In 2004, fans were asked to refrain from throwing tennis balls on the ice, due to stricter rules under the Eastern College Athletic Conference, there would be no warning after the first offense. Gaudet and his players asked fans not to throw anything on the ice. Before the game, fliers were placed on each of the 4,500 seats in the arena. However, when the Big Green scored its first goal, tennis balls filled the air. Dartmouth received a two-minute delay-of-game penalty.

Later in the game, Hugh Jessiman ’06 scored a goal for the Big Green, tying the score at 2-2. The fans celebrated the second goal with more tennis balls, resulting in another Big Green penalty, one less player on the ice for two more minutes and eventually a 2-2 tie.

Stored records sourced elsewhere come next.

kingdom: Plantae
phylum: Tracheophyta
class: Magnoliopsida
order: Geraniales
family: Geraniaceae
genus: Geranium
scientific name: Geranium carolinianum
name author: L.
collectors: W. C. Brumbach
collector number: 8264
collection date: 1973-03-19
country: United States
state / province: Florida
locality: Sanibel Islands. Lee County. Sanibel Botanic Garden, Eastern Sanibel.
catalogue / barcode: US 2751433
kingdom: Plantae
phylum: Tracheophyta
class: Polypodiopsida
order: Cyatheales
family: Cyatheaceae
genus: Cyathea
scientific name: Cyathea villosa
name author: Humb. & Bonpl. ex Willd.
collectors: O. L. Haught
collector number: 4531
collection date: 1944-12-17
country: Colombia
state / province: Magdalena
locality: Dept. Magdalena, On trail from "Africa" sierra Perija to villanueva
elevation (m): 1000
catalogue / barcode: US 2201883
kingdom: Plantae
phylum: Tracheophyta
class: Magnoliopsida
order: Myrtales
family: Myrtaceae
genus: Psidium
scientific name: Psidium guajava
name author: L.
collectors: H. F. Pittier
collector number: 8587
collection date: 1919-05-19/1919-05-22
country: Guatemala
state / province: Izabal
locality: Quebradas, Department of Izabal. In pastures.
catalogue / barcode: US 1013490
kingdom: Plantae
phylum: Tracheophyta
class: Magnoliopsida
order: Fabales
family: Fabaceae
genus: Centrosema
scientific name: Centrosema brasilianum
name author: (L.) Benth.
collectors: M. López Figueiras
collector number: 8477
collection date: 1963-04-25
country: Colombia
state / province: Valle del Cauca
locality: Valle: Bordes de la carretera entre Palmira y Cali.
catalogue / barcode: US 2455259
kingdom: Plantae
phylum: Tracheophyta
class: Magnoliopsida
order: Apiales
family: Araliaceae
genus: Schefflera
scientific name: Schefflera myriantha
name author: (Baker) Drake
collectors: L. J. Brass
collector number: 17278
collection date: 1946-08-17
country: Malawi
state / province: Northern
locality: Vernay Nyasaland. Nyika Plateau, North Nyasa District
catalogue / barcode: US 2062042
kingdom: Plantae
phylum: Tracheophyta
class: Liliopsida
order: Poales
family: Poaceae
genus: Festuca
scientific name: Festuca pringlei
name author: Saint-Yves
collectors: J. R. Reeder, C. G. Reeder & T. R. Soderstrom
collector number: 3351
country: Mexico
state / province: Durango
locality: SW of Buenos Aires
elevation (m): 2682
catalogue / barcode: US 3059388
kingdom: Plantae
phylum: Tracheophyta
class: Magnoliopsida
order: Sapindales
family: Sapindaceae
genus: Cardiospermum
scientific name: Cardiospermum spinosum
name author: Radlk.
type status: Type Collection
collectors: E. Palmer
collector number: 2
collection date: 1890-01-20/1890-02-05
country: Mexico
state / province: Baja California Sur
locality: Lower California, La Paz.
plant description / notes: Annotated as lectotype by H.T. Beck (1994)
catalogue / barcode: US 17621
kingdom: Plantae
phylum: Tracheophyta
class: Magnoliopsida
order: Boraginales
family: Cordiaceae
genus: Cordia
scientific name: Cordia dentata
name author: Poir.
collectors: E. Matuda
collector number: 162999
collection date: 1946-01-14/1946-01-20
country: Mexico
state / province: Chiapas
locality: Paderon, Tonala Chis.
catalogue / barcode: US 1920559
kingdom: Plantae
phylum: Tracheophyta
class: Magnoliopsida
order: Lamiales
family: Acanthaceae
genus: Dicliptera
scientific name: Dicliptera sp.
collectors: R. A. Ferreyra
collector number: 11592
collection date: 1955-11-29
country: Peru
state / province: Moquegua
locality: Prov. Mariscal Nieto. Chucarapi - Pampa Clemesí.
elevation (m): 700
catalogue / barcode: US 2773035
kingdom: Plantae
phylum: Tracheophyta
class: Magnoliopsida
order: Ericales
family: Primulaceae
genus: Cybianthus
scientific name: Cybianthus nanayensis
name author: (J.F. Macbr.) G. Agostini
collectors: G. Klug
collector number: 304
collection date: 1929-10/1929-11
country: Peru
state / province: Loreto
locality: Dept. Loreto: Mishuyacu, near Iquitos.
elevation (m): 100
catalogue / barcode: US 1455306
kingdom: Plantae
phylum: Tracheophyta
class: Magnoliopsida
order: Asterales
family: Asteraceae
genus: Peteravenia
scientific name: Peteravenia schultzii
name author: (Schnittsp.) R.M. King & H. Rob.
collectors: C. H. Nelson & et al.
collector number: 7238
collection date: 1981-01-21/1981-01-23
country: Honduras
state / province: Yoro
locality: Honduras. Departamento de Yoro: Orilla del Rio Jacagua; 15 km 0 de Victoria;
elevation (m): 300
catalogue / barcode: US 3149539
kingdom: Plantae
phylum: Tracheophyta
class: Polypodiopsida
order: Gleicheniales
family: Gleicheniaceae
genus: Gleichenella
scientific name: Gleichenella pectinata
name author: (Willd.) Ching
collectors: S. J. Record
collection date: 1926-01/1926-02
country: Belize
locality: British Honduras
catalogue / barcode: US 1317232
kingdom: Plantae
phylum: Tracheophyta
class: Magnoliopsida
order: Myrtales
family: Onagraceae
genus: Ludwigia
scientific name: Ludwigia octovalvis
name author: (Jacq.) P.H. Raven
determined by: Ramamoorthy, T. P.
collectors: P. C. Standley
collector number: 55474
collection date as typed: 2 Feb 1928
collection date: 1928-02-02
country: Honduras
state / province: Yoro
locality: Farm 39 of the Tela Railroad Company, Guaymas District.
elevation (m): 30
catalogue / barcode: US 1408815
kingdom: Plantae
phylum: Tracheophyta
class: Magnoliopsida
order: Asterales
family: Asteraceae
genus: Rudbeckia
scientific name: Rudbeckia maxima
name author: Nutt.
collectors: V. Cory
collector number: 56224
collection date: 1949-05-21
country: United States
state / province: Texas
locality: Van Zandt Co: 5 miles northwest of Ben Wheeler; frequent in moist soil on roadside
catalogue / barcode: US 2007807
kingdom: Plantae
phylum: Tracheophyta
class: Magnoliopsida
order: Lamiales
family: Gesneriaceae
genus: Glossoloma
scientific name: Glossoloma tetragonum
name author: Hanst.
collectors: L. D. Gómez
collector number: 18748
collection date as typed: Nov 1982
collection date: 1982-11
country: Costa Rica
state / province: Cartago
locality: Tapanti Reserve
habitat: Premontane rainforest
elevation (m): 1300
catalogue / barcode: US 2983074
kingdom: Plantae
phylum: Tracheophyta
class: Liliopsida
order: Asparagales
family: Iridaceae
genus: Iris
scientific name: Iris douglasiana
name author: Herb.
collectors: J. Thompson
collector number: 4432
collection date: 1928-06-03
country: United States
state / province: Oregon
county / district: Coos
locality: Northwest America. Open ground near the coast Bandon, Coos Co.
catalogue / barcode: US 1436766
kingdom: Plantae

Even tennis-ball-crazed fans, however, can occasionally see reason. In 2015, Sheehy sent out a letter to the student body asking it to refrain from throwing tennis balls because it was an ECAC playoff game. He even threatened revoking students’ free admission to future ECAC playoff games if they did not comply. This time, it actually worked. He said his desire for giving the team an equal opportunity to compete for ECAC and national championships as the reason behind his letter. The Big Green swept the best-of-three series in two games, moving on to face Colgate University in the following round.

The last time the Big Green faced Princeton was on Dec. 1 at Princeton, when Dartmouth lost 9-2.

“Given our long rivalry with Princeton and how the last game went, we’re definitely all looking forward to this next game and have been very focused all week at practice,” Strong said.